Лотар предложил ей подойти ближе и посмотреть на него. Она приблизилась, её сверкающие зелёно-жёлтым огнём глаза оказались на расстоянии локтей двадцати.
Краем сознания Лотар почувствовал, что все его спутники затаили дыхание, пытаясь понять, что происходит. И когда волчица уже почти решила, что и в одиночку сумеет справиться с путником, спокойно сидящим всего в паре прыжков, Лотар ментально вдруг обратился в чёрного дракона.
Он вырастил себе мощную шкуру, по которой скользили бы когти этой жалкой волчицы, создал мощную голову с челюстями, способными перемалывать хребты самых сильных волков, словно тростинки, сделал себе лапы с длинными, кривыми и острыми, как сабли, когтями… И он наполнил себя голодом, желанием разрушать, рвать, мять, пожирать горячее, сочащееся кровью волчье мясо…
Волки в панике исчезли, Азмир перепугался от этого зрелища. Впрочем, он быстро успокоился, решив, что Лотар великий колдун, который умеет говорить с животными. Никто не стал его разуверять.
Путники шли ещё несколько дней. Вернее, не столько шли, сколько ползли в этом яростном, ледяном, сверкающем тысячами ослепительных бликов аду.

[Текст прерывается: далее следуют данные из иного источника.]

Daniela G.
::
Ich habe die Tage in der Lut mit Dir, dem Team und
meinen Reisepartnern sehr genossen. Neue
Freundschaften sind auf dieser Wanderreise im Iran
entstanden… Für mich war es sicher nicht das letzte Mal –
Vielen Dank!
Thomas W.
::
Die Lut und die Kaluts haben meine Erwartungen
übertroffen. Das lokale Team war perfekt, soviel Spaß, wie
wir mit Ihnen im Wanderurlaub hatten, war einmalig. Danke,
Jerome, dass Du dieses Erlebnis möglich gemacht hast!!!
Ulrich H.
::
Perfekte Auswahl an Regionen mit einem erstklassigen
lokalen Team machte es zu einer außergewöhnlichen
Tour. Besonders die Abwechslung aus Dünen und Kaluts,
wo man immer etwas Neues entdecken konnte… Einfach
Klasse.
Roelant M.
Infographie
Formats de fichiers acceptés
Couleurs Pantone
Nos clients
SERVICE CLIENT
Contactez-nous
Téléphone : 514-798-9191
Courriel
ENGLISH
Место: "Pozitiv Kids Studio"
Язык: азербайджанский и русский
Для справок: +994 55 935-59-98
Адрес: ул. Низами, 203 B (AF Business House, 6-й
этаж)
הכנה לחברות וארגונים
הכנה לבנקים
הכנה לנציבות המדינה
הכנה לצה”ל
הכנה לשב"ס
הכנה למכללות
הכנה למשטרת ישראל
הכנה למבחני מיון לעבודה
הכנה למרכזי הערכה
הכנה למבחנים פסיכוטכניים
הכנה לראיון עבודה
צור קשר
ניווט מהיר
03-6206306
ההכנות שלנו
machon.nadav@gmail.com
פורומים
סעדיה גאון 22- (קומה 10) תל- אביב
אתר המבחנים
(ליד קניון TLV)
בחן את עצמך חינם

Лотару пришлось нарастить на глаза тёмную, не пропускающую умопомрачительного сияния снега плёнку. Рубос и Азмир опустили на глаза плотные тканевые повязки и всё равно видели через них достаточно, их не нужно было вести. Сухмет так сузил разрез глаз и зрачки, что шёл высоко подняв голову, нимало не заботясь о снежной слепоте. Ди оказался самым цивилизованным: на привале он достал тёмную пластинку из стекла, прокоптил её на костре и сплёл из толстых нитей своей шапочки особую повязочку, которая удерживала стекло на глазах не хуже самой тонкой оправы.
Еды осталось мало, и, если бы Сухмет заранее не приготовил одно из своих снадобий, поддерживающих силы, они уже давно ослабели бы. Это была смесь из мелко нарезанного чеснока, чёрных жирных бобов, растёртых в порошок, волокон сухого рыбьего мяса и засахарившегося мёда — совершенно немыслимая на вкус. Чувство голода она не утоляла, но, проглотив горсть этой мешанины с пригоршней снега вместо воды, можно было идти без лишних привалов.
Наконец наступил миг, когда Азмир, который на этот раз выбился вперёд, подошёл к высокому пику, торчавшему словно примятый колпак на голове городского шута, вдруг остановился и произнёс:
— Мы пришли.
— Что? — переспросил Рубос.
Азмир оказался слабее всех. Он устал даже больше, чем почтенный Сухмет, и сразу же разложил одеяло на ближайшей обледенелой глыбе, уселся и снял повязку. На его лице, потемневшем от горного солнца, ярко выделялась белая полоса вокруг глаз.
Лотар осмотрелся. Они стояли на высоком куполе, как бы вырастающем из довольно правильного, словно лезвие гигантского меча, горного хребта. Колпак, который венчал эту голову, возносился вверх на сотни футов монолитной скалой. А в клубящихся тучах скрывались уходящие под самое небо вершины.
— Ты уверен? — спросил Желтоголовый.
Азмир обнажил в кривой усмешке неровные жёлтые зубы:
— Не был бы уверен — не говорил бы.
Лотар осмотрелся. Совершенно определённо никакого замка тут не было. Он растерянно оглянулся на Рубоса, на Сухмета. Старик был спокоен, непонятно, на что он надеялся.
— Ну, и что будем делать? — спросил он.
— Нужно посидеть, подумать, — ответил Сухмет. — Ты же сам говорил мне, что чувствуешь это…
— Что это? — спросил Рубос.
Но Лотар уже понял. Сухмет имел в виду пресловутое Лотарово головокружение, слабость, какую-то юношескую неуверенность… Конечно, это не горная болезнь, а что-то иное. Сухмет подумал и пояснил скорее не Рубосу, а самому себе:
— Вероятно, это можно определить как несовпадение видимости и явности.
Они расположились на ночлег рано, решив дать наконец отдых измученным мускулам. Расслабиться после долгого перехода было приятно, но Лотар всё-таки никак не мог примириться с тем, что они ничего не нашли. Это его так озаботило, что он даже не обратил внимания на колокольчики и опомнился, только когда в десяти футах из туманной мглы наступающей ночи вдруг выплыла морда давешней белой волчицы.